Who Takes More Risks: Men or Women?
Studies of risk-taking have traditionally found that men are more prone to it than women. But a team of researchers thinks that has everything to do with how we, and researchers, typically define "risk."
Past findings could have been clouded by a bias toward masculine-coded risk-taking, such as gambling or skydiving, psychologists at the University of Exeter and the University of Melbourne found.
When risk-taking opportunities are neutralized to be less stereotypically male, men and women are equally prone to take a risk, they found by comparing old ways of measuring risk-taking to new ones. In fact, depending on the situation, women can be the biggest risk-takers of all.
Is female risk-taking overlooked?
Quick, think of some risky activities. Playing the tables in Vegas? Riding a motorcycle without a helmet? Hunting for big game? Climbing Mount Everest? Running for president or gunning for a top position in a big company? These traditional measures of risk-taking are also heavily associated with masculinity, the researchers believe.

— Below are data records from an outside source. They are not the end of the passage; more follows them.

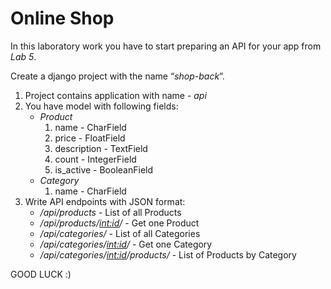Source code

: # Online Shop

In this laboratory work you have to start preparing an API for your app from *Lab 5*.

Create a django project with the name “*shop-back*”.
1. Project contains application with name - *api*  
2. You have model with following fields:
    - *Product*
        1. name - CharField
        2. price - FloatField
        3. description - TextField
        4. count - IntegerField
        5. is_active - BooleanField
    - *Category*
        1. name - CharField
3. Write API endpoints with JSON format:
    - */api/products* - List of all Products
    - */api/products/<int:id>/* - Get one Product
    - */api/categories/* - List of all Categories
    - */api/categories/<int:id>/* - Get one Category
    - */api/categories/<int:id>/products/* - List of Products by Category




GOOD LUCK :)
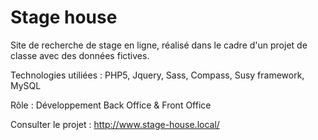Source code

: # Stage house

Site de recherche de stage en ligne, réalisé dans le cadre d'un projet de classe avec des données fictives.

Technologies utiliées : PHP5, Jquery, Sass, Compass, Susy framework, MySQL

Rôle : Développement Back Office & Front Office

Consulter le projet : http://www.stage-house.local/
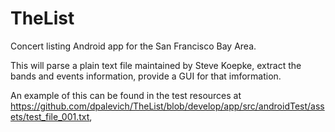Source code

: # TheList
Concert listing Android app for the San Francisco Bay Area.

This will parse a plain text file maintained by Steve Koepke, extract the bands and events information, provide a GUI for that imformation.

An example of this can be found in the test resources at https://github.com/dpalevich/TheList/blob/develop/app/src/androidTest/assets/test_file_001.txt,
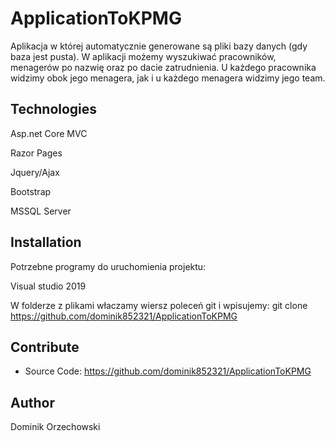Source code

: # ApplicationToKPMG

Aplikacja w której automatycznie generowane są pliki bazy danych (gdy baza jest pusta). W aplikacji możemy wyszukiwać pracowników, menagerów po nazwię oraz po dacie zatrudnienia. U każdego pracownika widzimy obok jego menagera, jak i u każdego menagera widzimy jego team.


## Technologies

Asp.net Core MVC

Razor Pages

Jquery/Ajax

Bootstrap

MSSQL Server

## Installation

Potrzebne programy do uruchomienia projektu:

Visual studio 2019 

W folderze z plikami właczamy wiersz poleceń git i wpisujemy:
git clone https://github.com/dominik852321/ApplicationToKPMG



## Contribute
* Source Code: https://github.com/dominik852321/ApplicationToKPMG

## Author

Dominik Orzechowski







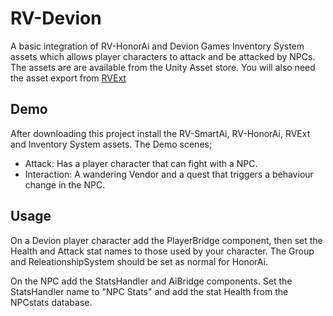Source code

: # RV-Devion
A basic integration of RV-HonorAi and Devion Games Inventory System assets which allows player characters to attack and be attacked by NPCs. The assets are are available from the Unity Asset store.
You will also need the asset export from [RVExt](https://github.com/adrianre12/RV)

## Demo
After downloading this project install the RV-SmartAi, RV-HonorAi, RVExt and Inventory System assets. 
The Demo scenes;
- Attack: Has a player character that can fight with a NPC.
- Interaction: A wandering Vendor and a quest that triggers a behaviour change in the NPC. 

## Usage
On a Devion player character add the PlayerBridge component, then set the Health and Attack stat names to those used by your character. The Group and ReleationshipSystem should be set as normal for HonorAi.

On the NPC add the StatsHandler and AiBridge components. Set the StatsHandler name to "NPC Stats" and add the stat Health from the NPCstats database.


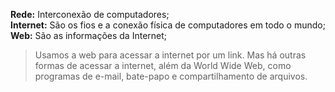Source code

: **Rede:** Interconexão de computadores;  
**Internet:** São os fios e a conexão física de computadores em todo o mundo;  
**Web:** São as informações da Internet;  
> Usamos a web para acessar a internet por um link.
> Mas há outras formas de acessar a internet, além da World Wide Web, como programas de e-mail, bate-papo e compartilhamento de arquivos.

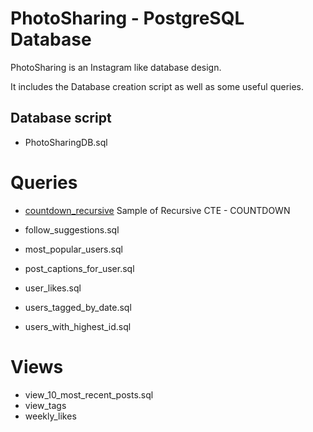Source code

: # PhotoSharing - PostgreSQL Database

PhotoSharing is an Instagram like database design.

It includes the Database creation script as well as some useful queries.

## Database script

- PhotoSharingDB.sql

# Queries

- [countdown_recursive](https://github.com/aere69/sqlguides/blob/main/PostgreSQL/PhotoSharing/countdown_recursive.sql)
	Sample of Recursive CTE - COUNTDOWN

- follow_suggestions.sql
- most_popular_users.sql
- post_captions_for_user.sql
- user_likes.sql
- users_tagged_by_date.sql
- users_with_highest_id.sql

# Views

- view_10_most_recent_posts.sql
- view_tags
- weekly_likes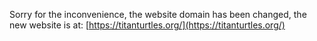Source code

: Sorry for the inconvenience, the website domain has been changed, the new website is at: [https://titanturtles.org/](https://titanturtles.org/)
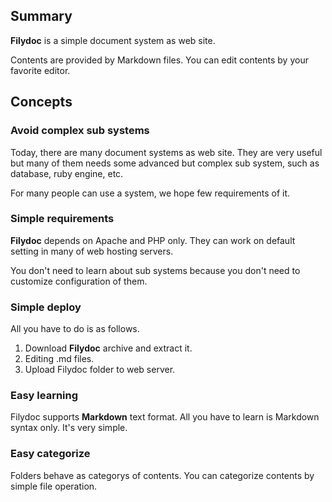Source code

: ## Summary
**Filydoc** is a simple document system as web site.

Contents are provided by Markdown files.
You can edit contents by your favorite editor.

## Concepts
### Avoid complex sub systems
Today, there are many document systems as web site.
They are very useful but many of them needs some advanced but complex sub system, such as database, ruby engine, etc.

For many people can use a system, we hope few requirements of it.

### Simple requirements
**Filydoc** depends on Apache and PHP only.
They can work on default setting in many of web hosting servers.

You don't need to learn about sub systems because you don't need to customize configuration of them.

### Simple deploy
All you have to do is as follows.

1. Download **Filydoc** archive and extract it.
2. Editing .md files.
3. Upload Filydoc folder to web server.

### Easy learning
Filydoc supports **Markdown** text format.
All you have to learn is Markdown syntax only.
It's very simple.

### Easy categorize
Folders behave as categorys of contents.
You can categorize contents by simple file operation.

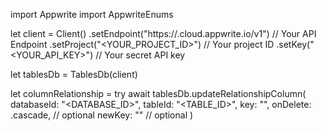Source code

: import Appwrite
import AppwriteEnums

let client = Client()
    .setEndpoint("https://<REGION>.cloud.appwrite.io/v1") // Your API Endpoint
    .setProject("<YOUR_PROJECT_ID>") // Your project ID
    .setKey("<YOUR_API_KEY>") // Your secret API key

let tablesDb = TablesDb(client)

let columnRelationship = try await tablesDb.updateRelationshipColumn(
    databaseId: "<DATABASE_ID>",
    tableId: "<TABLE_ID>",
    key: "",
    onDelete: .cascade, // optional
    newKey: "" // optional
)

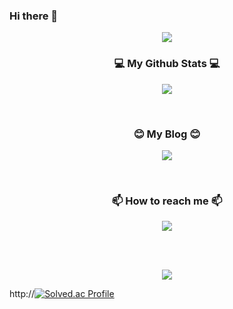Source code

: ### Hi there 👋

<!--
**Leesehui/Leesehui** is a ✨ _special_ ✨ repository because its `README.md` (this file) appears on your GitHub profile.

Here are some ideas to get you started:

- 🔭 I’m currently working on ...
- 🌱 I’m currently learning ...
- 👯 I’m looking to collaborate on ...
- 🤔 I’m looking for help with ...
- 💬 Ask me about ...
- 📫 How to reach me: ...
- 😄 Pronouns: ...
- ⚡ Fun fact: ...
-->


<div align="center"><img src="https://capsule-render.vercel.app/api?type=waving&color=auto&height=300&section=header&text=Hi%20there%20👋&fontSize=75&animation=fadeIn&fontAlignY=38&desc=%This%20is%20sehee's%20GitHub!&descAlignY=60&descAlign=62"/></div>

<h3 align="center">💻 My Github Stats 💻</h3>
<p align="center"><img src="https://github-readme-stats.vercel.app/api?username=sehee&show_icons=true&count_private=true&hide=issues"></p>
<br>
<h3 align="center">😊 My Blog 😊</h3>
<p align="center"><a href="https://2say.tistory.com"><img src="https://img.shields.io/badge/Tistory-607078?style=flat-square&logo=Tistory&logoColor=white"/></a></p>
<br>
<h3 align="center">📫 How to reach me 📫</h3>
<p align="center">
  <a href="mailto:h01037466071@gmail.com"><img src="https://img.shields.io/badge/Gmail-d14836?style=flat-square&logo=Gmail&logoColor=white&link=codediary18@gmail.com"/></a>
</p>
<br>
<br>
<p align="center">
<a href="https://hits.seeyoufarm.com"><img src="https://hits.seeyoufarm.com/api/count/incr/badge.svg?url=https%3A%2F%2Fgithub.com%2FCodeDiary18%2Fhit-counter&count_bg=%23A4E772&title_bg=%234CB019&icon=github.svg&icon_color=%23E7E7E7&title=&edge_flat=false"/></a>
</p>


http://[![Solved.ac Profile](http://mazassumnida.wtf/api/v2/generate_badge?boj=h01037466071)](https://solved.ac/h01037466071/)
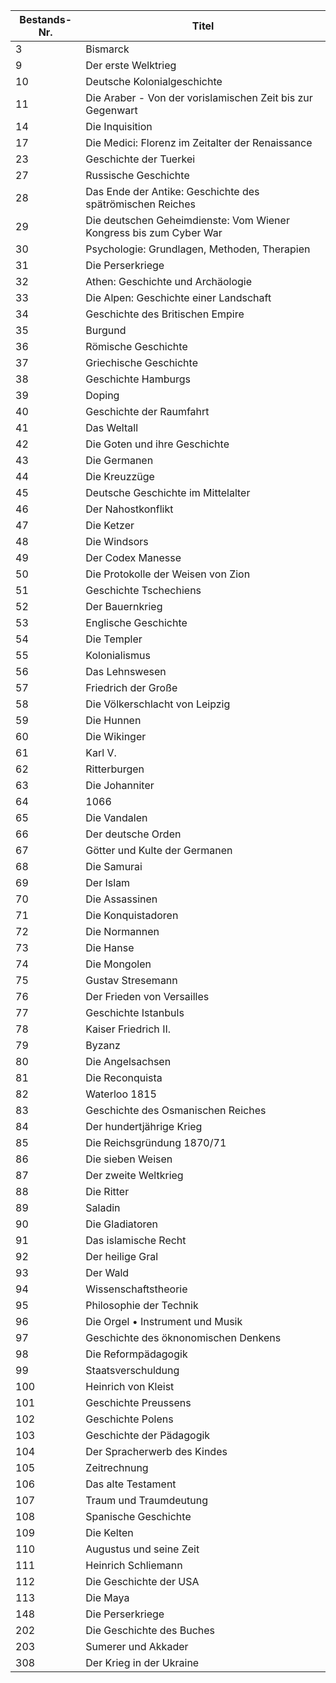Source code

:| Bestands-Nr. | Titel                                                              |
| ------------ | ------------------------------------------------------------------ |
| 3            | Bismarck                                                           |
| 9            | Der erste Welktrieg                                                |
| 10           | Deutsche Kolonialgeschichte                                        |
| 11           | Die Araber - Von der vorislamischen Zeit bis zur Gegenwart         |
| 14           | Die Inquisition                                                    |
| 17           | Die Medici: Florenz im Zeitalter der Renaissance                   |
| 23           | Geschichte der Tuerkei                                             |
| 27           | Russische Geschichte                                               |
| 28           | Das Ende der Antike: Geschichte des spätrömischen Reiches          |
| 29           | Die deutschen Geheimdienste: Vom Wiener Kongress bis zum Cyber War |
| 30           | Psychologie: Grundlagen, Methoden, Therapien                       |
| 31           | Die Perserkriege                                                   |
| 32           | Athen: Geschichte und Archäologie                                  |
| 33           | Die Alpen: Geschichte einer Landschaft                             |
| 34           | Geschichte des Britischen Empire                                   |
| 35           | Burgund                                                            |
| 36           | Römische Geschichte                                                |
| 37           | Griechische Geschichte                                             |
| 38           | Geschichte Hamburgs                                                |
| 39           | Doping                                                             |
| 40           | Geschichte der Raumfahrt                                           |
| 41           | Das Weltall                                                        |
| 42           | Die Goten und ihre Geschichte                                      |
| 43           | Die Germanen                                                       |
| 44           | Die Kreuzzüge                                                      |
| 45           | Deutsche Geschichte im Mittelalter                                 |
| 46           | Der Nahostkonflikt                                                 |
| 47           | Die Ketzer                                                         |
| 48           | Die Windsors                                                       |
| 49           | Der Codex Manesse                                                  |
| 50           | Die Protokolle der Weisen von Zion                                 |
| 51           | Geschichte Tschechiens                                             |
| 52           | Der Bauernkrieg                                                    |
| 53           | Englische Geschichte                                               |
| 54           | Die Templer                                                        |
| 55           | Kolonialismus                                                      |
| 56           | Das Lehnswesen                                                     |
| 57           | Friedrich der Große                                                |
| 58           | Die Völkerschlacht von Leipzig                                     |
| 59           | Die Hunnen                                                         |
| 60           | Die Wikinger                                                       |
| 61           | Karl V.                                                            |
| 62           | Ritterburgen                                                       |
| 63           | Die Johanniter                                                     |
| 64           | 1066                                                               |
| 65           | Die Vandalen                                                       |
| 66           | Der deutsche Orden                                                 |
| 67           | Götter und Kulte der Germanen                                      |
| 68           | Die Samurai                                                        |
| 69           | Der Islam                                                          |
| 70           | Die Assassinen                                                     |
| 71           | Die Konquistadoren                                                 |
| 72           | Die Normannen                                                      |
| 73           | Die Hanse                                                          |
| 74           | Die Mongolen                                                       |
| 75           | Gustav Stresemann                                                  |
| 76           | Der Frieden von Versailles                                         |
| 77           | Geschichte Istanbuls                                               |
| 78           | Kaiser Friedrich II.                                               |
| 79           | Byzanz                                                             |
| 80           | Die Angelsachsen                                                   |
| 81           | Die Reconquista                                                    |
| 82           | Waterloo 1815                                                      |
| 83           | Geschichte des Osmanischen Reiches                                 |
| 84           | Der hundertjährige Krieg                                           |
| 85           | Die Reichsgründung 1870/71                                         |
| 86           | Die sieben Weisen                                                  |
| 87           | Der zweite Weltkrieg                                               |
| 88           | Die Ritter                                                         |
| 89           | Saladin                                                            |
| 90           | Die Gladiatoren                                                    |
| 91           | Das islamische Recht                                               |
| 92           | Der heilige Gral                                                   |
| 93           | Der Wald                                                           |
| 94           | Wissenschaftstheorie                                               |
| 95           | Philosophie der Technik                                            |
| 96           | Die Orgel • Instrument und Musik                                   |
| 97           | Geschichte des öknonomischen Denkens                               |
| 98           | Die Reformpädagogik                                                |
| 99           | Staatsverschuldung                                                 |
| 100          | Heinrich von Kleist                                                |
| 101          | Geschichte Preussens                                               |
| 102          | Geschichte Polens                                                  |
| 103          | Geschichte der Pädagogik                                           |
| 104          | Der Spracherwerb des Kindes                                        |
| 105          | Zeitrechnung                                                       |
| 106          | Das alte Testament                                                 |
| 107          | Traum und Traumdeutung                                             |
| 108          | Spanische Geschichte                                               |
| 109          | Die Kelten                                                         |
| 110          | Augustus und seine Zeit                                            |
| 111          | Heinrich Schliemann                                                |
| 112          | Die Geschichte der USA                                             |
| 113          | Die Maya                                                           |
| 148          | Die Perserkriege                                                   |
| 202          | Die Geschichte des Buches                                          |
| 203          | Sumerer und Akkader                                                |
| 308          | Der Krieg in der Ukraine                                           |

"When people imagine a risk-taker, they might picture someone risking their fortune at a high-stakes poker game, an ambitious CEO, or someone crossing the Grand Canyon on a tightrope—but chances are that the person they picture will be a man," said Thekla Morgenroth, post-doctoral research fellow at the University of Exeter, and lead author of the paper said in a news release about the team's research. "In other words, in our culture, risk is strongly associated with masculinity—and our research shows that this also biases how scientists measure risk."
So by measuring against these stereotypically masculine activities, it's possible past risk researchers have mistakenly found that men are more prone to task risks than women, reinforcing cultural assumptions about risk. Morgenroth's team devised new questions about risk that neutralized and reversed that traditionally masculine bias.
When asked about gender-neutral or female-associated risks—like horseback riding, making big purchases online, cooking a technically complicated meal or taking a cheerleading class—women are just as likely, and even more likely, to be risk-takers.
Men were only more willing to take risks when the risky activities were traditionally masculine.
The point is, even if you're not about to jump out of a plane, there's more than one way to be a risk-taker.
"Traditional measures of risk-taking tend to overlook the fact that women take many risks all the time—they go horseback riding, they challenge sexism, they are more likely to donate their kidneys to family members," Morgenroth said. "In our research, we show that when you ask men and women how likely they are to take more feminine risks, the gender difference in risk-taking suddenly disappears or even reverses with women reporting slightly higher levels of risk-taking. We've been overlooking female risk-taking because our measures have been biased."
Why it matters
Women's perceived risk aversion has been used against them in workplace situations, the researchers believe, putting women at a disadvantage for important roles in organizations and equal salaries. For example, perceived biological differences between male and female employees was one of the talking points former Google engineer James Damore put forth in his viral anti-diversity manifesto. In his eyes, there are are things about women that simply render them unsuited for careers in tech.
This new way of looking at risk and measuring risk-taking could go toward debunking potentially harmful myths, University of Exeter professor and study co-author Michelle Ryan said.
"Understanding the nature of gender differences in risk-taking is particularly important as the assumption that women are risk averse is often used to justify ongoing gender inequality—such as the gender pay gap and women's under-representation in politics and leadership," she said.